The government is preparing legislation which will allow retail holders of the banks’ subordinated bonds to file claims for their losses which will then be individually assessed, Finance Minister Pier Carlo Padoan told lawmakers in Rome on Friday. The fund will be compatible with European Union state aid rules and Italy is discussing its functioning with the EU. Banks will contribute to the fund, he said without specifying which banks.
“It cannot be ruled out that the four banks sold subordinated bonds to people with a risk profile which isn’t compatible with the nature of these securities,” Padoan said.
The government was pressed to act after bonds in the four lenders were written off in a rescue plan, handing losses to savers who thought their money was in secure products. Greater awareness of bank bonds’ risks has helped curtail a cheap source of funding for lenders, with household holdings tumbling 32 percent nationwide.
Padoan said about 10,500 retail clients, or slightly more than 1% of the four banks’ customers, bought subordinated bonds worth 340 million euros ($374 million).
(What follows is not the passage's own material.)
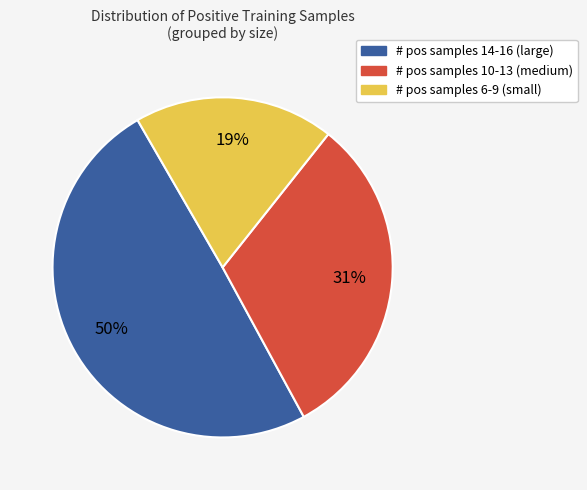

Count the number of slices in the pie.

3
That’s out of a total 768 million euros-worth of the bonds sold by the four banks, he said.
The fund may be worth 100 million euros and cover about a third of the savers’ losses, Ansa news agency reported earlier without saying where it got the information.
Savers who suffered losses staged a protest this week in Rome’s Parliament Square. Newspapers including Corriere Della Sera also featured prominent reports about Luigino D’Angelo, 68, who committed suicide after losing money in Banca Popolare dell’Etruria e del Lazio.
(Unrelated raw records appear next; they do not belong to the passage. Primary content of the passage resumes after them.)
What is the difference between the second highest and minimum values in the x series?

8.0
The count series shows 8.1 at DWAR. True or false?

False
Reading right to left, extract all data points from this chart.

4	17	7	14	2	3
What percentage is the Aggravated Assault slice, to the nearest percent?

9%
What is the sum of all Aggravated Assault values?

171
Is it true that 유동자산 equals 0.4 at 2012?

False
The shares and subordinated debt of Banca Popolare dell’Etruria, Banca delle Marche SpA, Cassa di Risparmio di Ferrara SpA and Cassa di Risparmio della Provincia di Chieti SpA were all written off in a restructuring agreed to last month. The four lenders had about 30 billion euros of combined assets, according to a Bank of Italy statement. Padoan said taxpayers’ money hasn’t contributed to the banks’ rescue.
The banks were “selling unsuitable products to people who maybe didn’t know what they were buying,” Jonathan Hill, the European Union commissioner for financial services, told reporters in Brussels on Dec. 10.
Italian households cut holdings of bank bonds to 187 billion euros in June from 277 billion euros a year earlier, based on the latest central bank data.